── BRANO DA ESAMINARE

Mi sembra significativo, infine, che commemorazione del dr. Usai e dibattito scaturito dal volume realizzato da ADAPT abbiano coinciso con la presentazione, in CGIL, del “Primo Rapporto sulla contrattazione di secondo livello”, un valido strumento conoscitivo utile per ulteriori analisi dello stato dell’arte della contrattazione aziendale e quindi per comprendere e valutare la strada che come sindacalisti (d’azienda e dei lavoratori) dobbiamo ancora percorrere.

Nuove relazioni industriali consentirebbero anche il consolidamento di un nuovo modello sindacale che potrebbe, forse, ulteriormente favorire il recupero di consenso da parte delle Organizzazioni sindacali dei lavoratori (ma analogo discorso credo valga anche per i dirigenti delle Associazioni datoriali).

Le rispettive basi associative devono definitivamente prendere atto che coloro che partecipano alle relazioni industriali, e in particolare alla contrattazione collettiva aziendale, non si limitano a pretendere maggiori (o minori) salari e neanche unicamente a rincorrere i benefici fiscali di volta in volta disponibili.

────
── RIGHE FORNITE

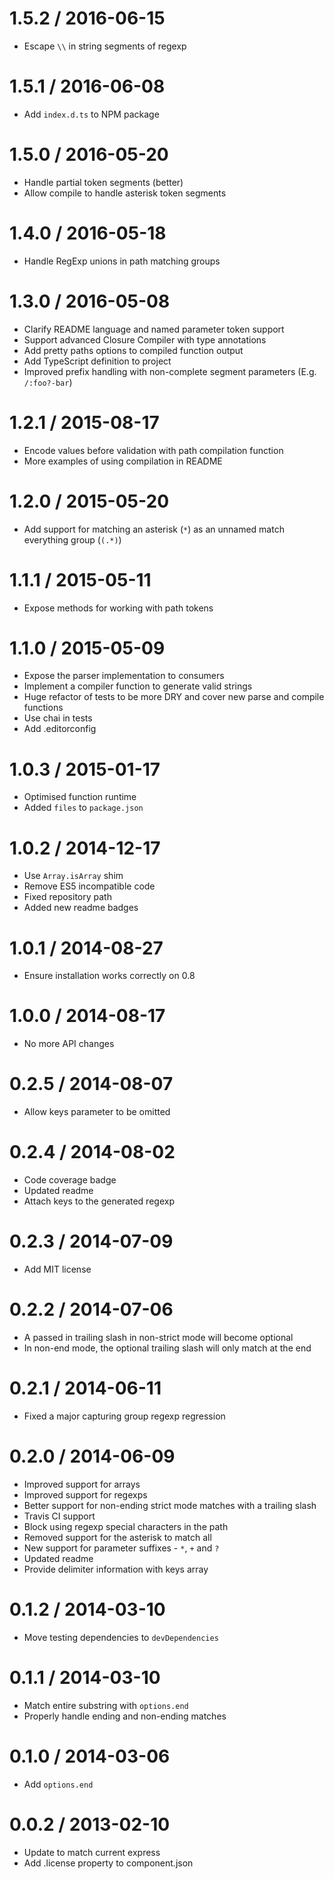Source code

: 1.5.2 / 2016-06-15
==================

  * Escape `\\` in string segments of regexp

1.5.1 / 2016-06-08
==================

  * Add `index.d.ts` to NPM package

1.5.0 / 2016-05-20
==================

  * Handle partial token segments (better)
  * Allow compile to handle asterisk token segments

1.4.0 / 2016-05-18
==================

  * Handle RegExp unions in path matching groups

1.3.0 / 2016-05-08
==================

  * Clarify README language and named parameter token support
  * Support advanced Closure Compiler with type annotations
  * Add pretty paths options to compiled function output
  * Add TypeScript definition to project
  * Improved prefix handling with non-complete segment parameters (E.g. `/:foo?-bar`)

1.2.1 / 2015-08-17
==================

  * Encode values before validation with path compilation function
  * More examples of using compilation in README

1.2.0 / 2015-05-20
==================

  * Add support for matching an asterisk (`*`) as an unnamed match everything group (`(.*)`)

1.1.1 / 2015-05-11
==================

  * Expose methods for working with path tokens

1.1.0 / 2015-05-09
==================

  * Expose the parser implementation to consumers
  * Implement a compiler function to generate valid strings
  * Huge refactor of tests to be more DRY and cover new parse and compile functions
  * Use chai in tests
  * Add .editorconfig

1.0.3 / 2015-01-17
==================

  * Optimised function runtime
  * Added `files` to `package.json`

1.0.2 / 2014-12-17
==================

  * Use `Array.isArray` shim
  * Remove ES5 incompatible code
  * Fixed repository path
  * Added new readme badges

1.0.1 / 2014-08-27
==================

  * Ensure installation works correctly on 0.8

1.0.0 / 2014-08-17
==================

  * No more API changes

0.2.5 / 2014-08-07
==================

  * Allow keys parameter to be omitted

0.2.4 / 2014-08-02
==================

  * Code coverage badge
  * Updated readme
  * Attach keys to the generated regexp

0.2.3 / 2014-07-09
==================

  * Add MIT license

0.2.2 / 2014-07-06
==================

  * A passed in trailing slash in non-strict mode will become optional
  * In non-end mode, the optional trailing slash will only match at the end

0.2.1 / 2014-06-11
==================

  * Fixed a major capturing group regexp regression

0.2.0 / 2014-06-09
==================

  * Improved support for arrays
  * Improved support for regexps
  * Better support for non-ending strict mode matches with a trailing slash
  * Travis CI support
  * Block using regexp special characters in the path
  * Removed support for the asterisk to match all
  * New support for parameter suffixes - `*`, `+` and `?`
  * Updated readme
  * Provide delimiter information with keys array

0.1.2 / 2014-03-10
==================

  * Move testing dependencies to `devDependencies`

0.1.1 / 2014-03-10
==================

  * Match entire substring with `options.end`
  * Properly handle ending and non-ending matches

0.1.0 / 2014-03-06
==================

  * Add `options.end`

0.0.2 / 2013-02-10
==================

  * Update to match current express
  * Add .license property to component.json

────

ATTIVITÀ DA SVOLGERE:
**a.** Dalle righe fornite, ricopia tale e quale tutto ciò che va dalla riga che contiene "will become optional" giù fino a quella che contiene "group regexp regression", entrambe comprese.
**b.** Prosegui il brano sulle relazioni industriali e sulla contrattazione aziendale, riprendendo subito dopo la sua ultima frase.

RISULTATI ATTESI:
**a.**
  * A passed in trailing slash in non-strict mode will become optional
  * In non-end mode, the optional trailing slash will only match at the end

0.2.1 / 2014-06-11
==================

  * Fixed a major capturing group regexp regression

**b.**
 

I sindacalisti in azienda sono una sorta di consulenti globali ai quali vengono richieste sempre maggiori competenze oltre a quelle tradizionali. In tal modo, assumendosi un ruolo più impegnativo, questi possono anche contribuire a riallacciare quel rapporto tra la “base” e le organizzazioni stesse che altrimenti rischia di consumarsi.

Trattative che abbiano ad oggetto la formazione delle competenze professionali (come per altri versi la diffusione del Welfare aziendale o più in generale l’affermazione del bilateralismo, quale frutto evoluto delle relazioni industriali) sono caratterizzate da un processo che non si esaurisce con la negoziazione e la sottoscrizione di un accordo, ma richiedono una intensa gestione sin dalla fase preparatoria, attraverso una analisi dei fabbisogni che coinvolga il maggior numero possibile di soggetti rappresentati.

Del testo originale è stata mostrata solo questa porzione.